Aquella mañana, el fuerte calor dio la bienvenida a quienes madrugaron. En la calle, los padres de familia encajaban como podían sus equipajes en los incómodos maleteros de sus coches. Los hijos, acelerados, correteaban en una explosión de júbilo, y obedecían cuando el padre, sudoroso, asomaba la cabeza y decía que "ya está", después de un poderoso grito de la madre.
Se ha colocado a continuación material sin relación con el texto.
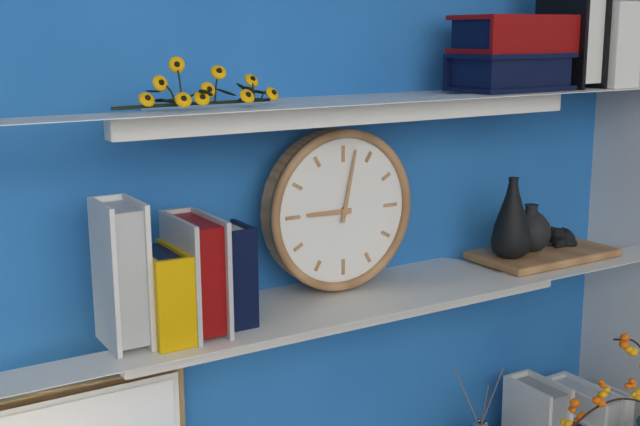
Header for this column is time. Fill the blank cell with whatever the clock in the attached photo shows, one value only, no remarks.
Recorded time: 9:02
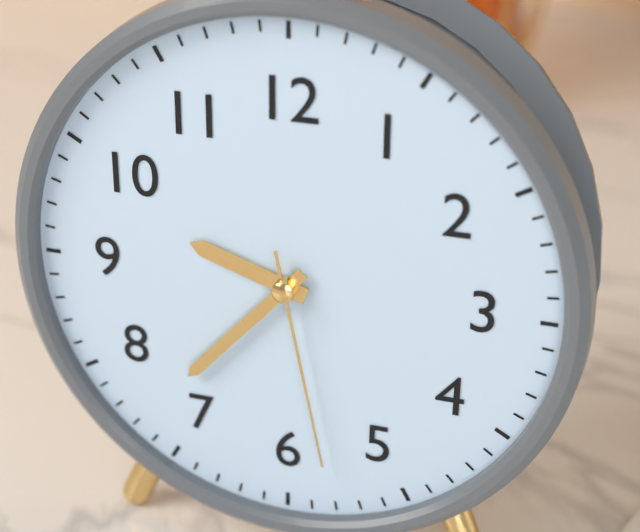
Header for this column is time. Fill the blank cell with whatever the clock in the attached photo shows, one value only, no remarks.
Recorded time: 9:37:28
Transeúntes con su maleta a cuestas iban en una y otra dirección; me preguntaba si iban o venían, conforme pasaba junto a ellos. El mendigo que está siempre a la entrada de la iglesia, reclamando unas monedas ante la indiferencia de los que llegan a la ciudad con aires vacacionales. Me cuesta entender por qué nos visitan tantos turistas, atraídos por tanto urbanismo. Huele a verano.
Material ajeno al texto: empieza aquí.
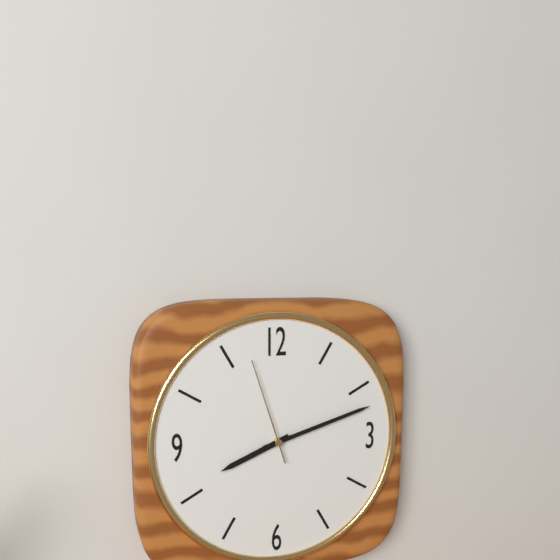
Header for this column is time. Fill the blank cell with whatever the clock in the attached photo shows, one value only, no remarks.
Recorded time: 8:12:57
Camino en dirección a mi casa. Mañana no tengo que volver al call center. Llevaba tiempo deseando no tener que hacerlo y, al fin, comenzaban mis vacaciones, las primeras de mi vida que no había programado en absoluto. Sobre mis amigos; unos disponen de mucho tiempo y poco dinero y otros no disponen ni de una cosa ni de otra. Sobre la pareja, hace ya un año de lo de Carla y no he vuelto a conocer a nadie realmente interesante. La soledad, a veces se hace tan dura como necesaria. Aunque lo que ahora me preocupa es dónde enfocar mi escapada, la que tanto anhelo. Quizás, a la montaña. No lo sé. Mi gata continúa mala. Se llama Reina. Tengo que suministrarla dos pastillas diarias, una por la mañana y otra por la noche, cuando le aplico, además, un jeringuillazo de antibiótico. Tiene un cáncer horrible. Sé que morirá pronto, pero la quiero como el botánico a la última planta del planeta. Quiero verde, montaña y aire fresco. Lo tengo claro; me voy a Pirineos.
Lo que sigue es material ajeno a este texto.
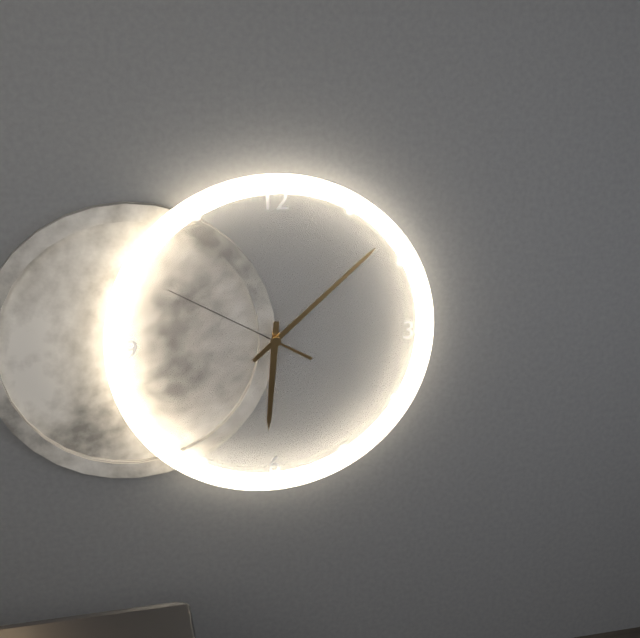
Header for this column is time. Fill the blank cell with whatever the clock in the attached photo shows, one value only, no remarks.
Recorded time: 6:08:50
Transporto a Reina en una cajita como el que transporta a una planta, silenciosa. Sentado en el autobús, abro la cremallera de la funda y dejo que me invada la candidez de su mirada. Escribo unas notas durante el trayecto. Deseo tener estos momentos de soledad que me lleven a continuar con mi novela, abandonada. No tengo claro cómo resolver la situación del protagonista. Por eso, me quedo dormido. Hemos llegado a Huesca durmiendo. Estamos frescos para coger el siguiente autobús.
Cuando llegamos a Sallent de Gállego, huele a verde. Acampo mi tienda del Decathlon en dos segundos, como ellos mismos lo anuncian. Lo hago calculando la sombra de un gran árbol que se yergue en solitario junto a un lago enorme. Me fumo un cigarro comprobando que todo está bien y me llevo, después, a Reina a dar un paseo. Nos introducimos por una vereda entre abetos y alucino con los olores del campo; huele a una humedad dulce. Las chicharras entran en éxtasis alentadas por la catarsis grupal, y el sonido y las imágenes que me invaden me atrapan y me hacen minúsculo. Me siento tan lejos de la urbe, que me veo totalmente en otra dimensión. El cielo empieza a oscurecer y las estrellas a dejarse ver en el firmamento. Alcanzo un intervalo de meditación.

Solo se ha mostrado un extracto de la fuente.